Un enregistrement sous la direction du compositeur est disponible chez Deutsche Grammophon.

Max fut également adapté en dessin animé par Gene Deitch, en 1988, pour les studios Weston Woods ; cette version de plus ou moins 7 minutes fut éditée par Gallimard Jeunesse, en 1991. La même année Jean-Pierre Seyvos composait un « petit opéra » pour chœur d'enfants et ensemble instrumental qui fut créé Chilly Mazarin. La maison de disque Alpha l'a enregistré en 2006 et le CD fut l'un des coups de cœur de l'Académie du disque Charles Cros. Et ce n'est pas tout, Randall Woolf composa, en 1997, une partition musicale pour un ballet chorégraphié par Septime Webvre ; la tournée de l'American Repertory Ballet dans plusieurs villes des USA fut un succès dont témoigne les quelques images enregistrées que l'on peut voir sur You Tube.

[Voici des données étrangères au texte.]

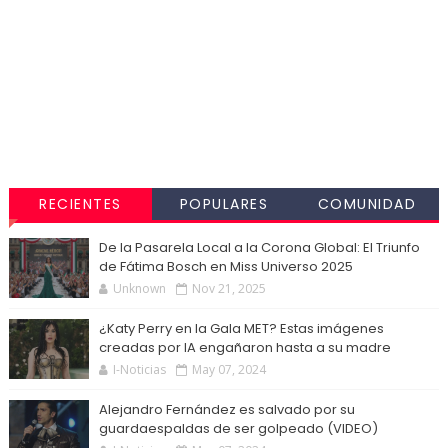
RECIENTES
POPULARES
COMUNIDAD
De la Pasarela Local a la Corona Global: El Triunfo
de Fátima Bosch en Miss Universo 2025
Unknown
Nov 21, 2025
¿Katy Perry en la Gala MET? Estas imágenes
creadas por IA engañaron hasta a su madre
I-Noticias
May 07, 2024
Alejandro Fernández es salvado por su
guardaespaldas de ser golpeado (VIDEO)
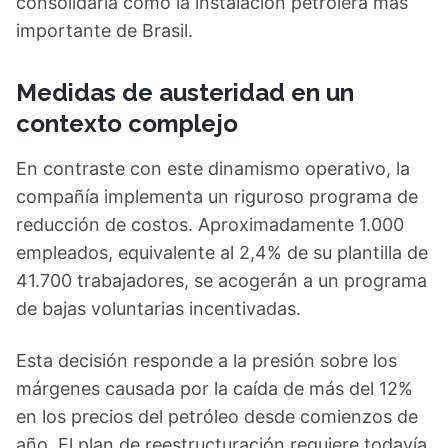
consolidaría como la instalación petrolera más
importante de Brasil.
Medidas de austeridad en un
contexto complejo
En contraste con este dinamismo operativo, la
compañía implementa un riguroso programa de
reducción de costos. Aproximadamente 1.000
empleados, equivalente al 2,4% de su plantilla de
41.700 trabajadores, se acogerán a un programa
de bajas voluntarias incentivadas.
Esta decisión responde a la presión sobre los
márgenes causada por la caída de más del 12%
en los precios del petróleo desde comienzos de
año. El plan de reestructuración requiere todavía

Par ailleurs, « la toile » permet d'écouter différents moments de l'œuvre disponible en CD aux États-Unis.

 

Michel Defourny
Décembre 2009

crayon

Michel Defourny enseigne la littérature de la jeunesse à l'Université de Liège.

 


 

1 Aujourd'hui, en dehors du copyright, le nom de Robert Delpire n'est plus repris.
2  Parallèlement à l'exposition qui a eu lieu du 30 mai au 30 août 2009, le musée Félicien Rops a publié un volume consacré à l'œuvre de Wilhelm Busch, De la caricature à la BD, contributions de Hans Joachim Neyer, Nelly Feuerhahn et Michel Defourny, Stichting Kunstboek, Oostkamp, 2009

 

Cet article est paru également dans "Lectures" N°163, novembre-décembre 2009.